In de Universiteitsbibliotheek Amsterdam (UvA) bevindt zich een fragmentenverzameling met als signatuur Hs. I A 24, a t/m q. Onder de letters l, m en n worden zeer gehavende fragmenten bewaard van een eenvoudig handschrift van rond 1500. Vermoedelijk behoorden de bladen tot drie fascikeltjes die ooit zijn samengebonden tot een codex. De inhoud van dat boek - voorzover bekend - is ronduit verrassend: een Middelnederlandse vertaling van het Chanson de Roland (l), de curieuze roman Jonathas ende Rosafiere (m) en een samenraapsel van gedichten en liederen (n). De fragmenten werden in 1863 ontdekt in de band van een register in het archief van de Sint-Odulphuskerk te Borgloon, in België. De stukken werden overgedragen aan de Leuvense hoogleraar J.-H. Bormans en later geschonken aan de Amsterdamse Universiteitsbibliotheek. De meeste teksten zijn al in de vorige eeuw uitgegeven, zij het niet altijd volledig en nauwkeurig. Alleen van het Roelantslied bestaat een moderne uitgave (1981). In deze nieuwe, diplomatische editie zijn alle werken uit deze unieke verzameling integraal opgenomen. Daarmee komen de teksten voor het eerst in hun onderlinge samenhang beschikbaar voor onderzoek. In de inleiding bij de editie wordt onder meer aandacht geschonken aan de overlevering van de teksten en de paleografische en codicologische aspecten van het handschrift waarin zij zijn overgeleverd.

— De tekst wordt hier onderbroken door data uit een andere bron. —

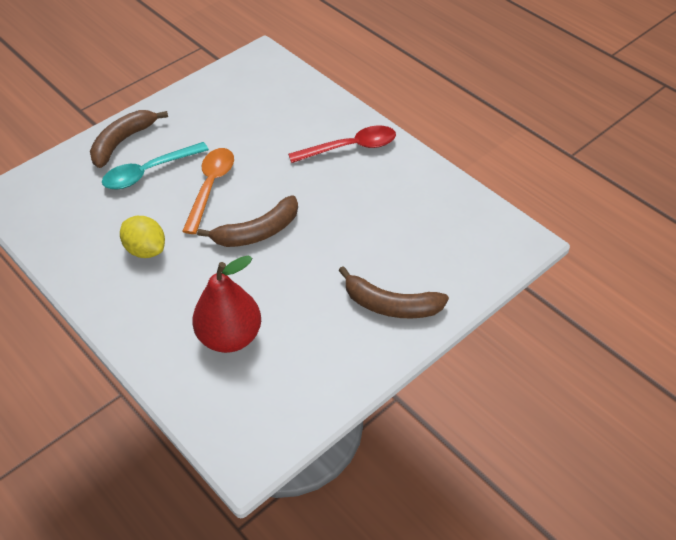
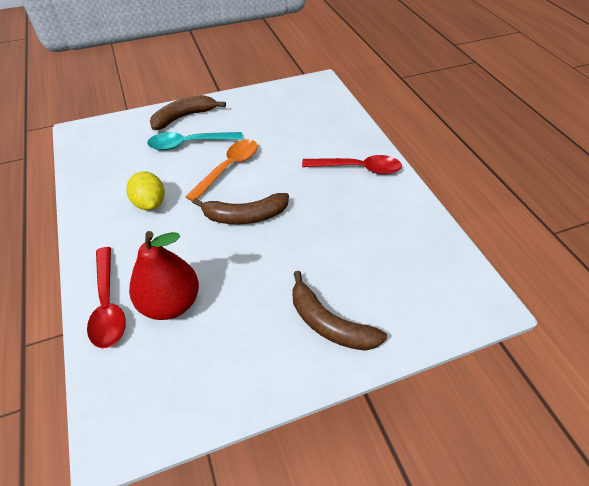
camera: 20 degrees right, 0 degrees up
(167, 359) = (108, 305): none -> red spoon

'De uitgave is bezorgd conform de richtlijnen van het Project Middeleeuwse Verzamelhandschriften uit de Nederlanden. Het inleidende gedeelte (karakteristiek, geschiedenis van het onderzoek, beschrijving van het handschrift, besluit, overzicht van de inhoud, verantwoording van de editie, afkortingen) blinkt uit door helderheid en volledigheid. Zeker in de beschrijving van het handschrift (p. 20-62) hebben de editeurs een bewonderenswaardige inspanning geleverd om de codex als het ware uit zijn as te laten herrijzen, waarbij ze er zonder meer in zijn geslaagd om deze complexe materie op zeer inzichtelijke wijze te presenteren. Dat de subparagrafen over de latere lotgevallen van de codex wellicht wat ruimer zijn uitgevallen dan in het concept van de reeks gebruikelijk is, mag binnen deze zeer nadrukkelijk als conserverend opgezette uitgave geen echt bezwaar zijn. (...) De editie zelf dwingt bewondering en respect af. Ook hier maakt een blik op de fotografische reproductie duidelijk dat de editeurs geen gemakkelijke taak hadden aan dit cruciale onderdeel.' Geert H.M. Claassens in: Leuvense Bijdragen 90 (2001), p. 470-473
'Mooi is het niet, het "Borgloonse handschrift". Maar de inhoud is erg bijzonder: teksten over ridders en rederijkers. Van dit middeleeuwse handschrift, afkomstig uit de collectie van de Universiteitsbibliotheek, is nu een mooi boek gemaakt. (...) Het verschijnen van de complete uitgave van alle teksten in het handschrift Borgloon plaatst de teksten in hun onderlinge context. Het is een vreemde mix van een paar romans (Jonathas ende Rosafiere, het Roelantslied), wat liederen, rederijkersgedichten en spotteksten. De boekhistorische kant van het verhaal is nu compleet. Wat de kopiist bewoog om juist deze teksten te verzamelen, moet nu door de historisch letterkundigen en historici worden onderzocht.' Ward Wijndelts in: Folia 54 (2001) 28
Verder gesignaleerd in: Amsterdamer Beiträge zur älteren Germanistik 58 (2003), p. 216-219; Bulletin Codicologique (2002) 1, p. 47; Germanistik 42 (2001) 1/2, p. 172; TNTL 117 (2001) 4, p. 406; Spiegel Historiael 36 (2001) 6, p. 266; Literatuur (2001) 5, p. 316-319; Cd-rom Leesidee 2000-2005.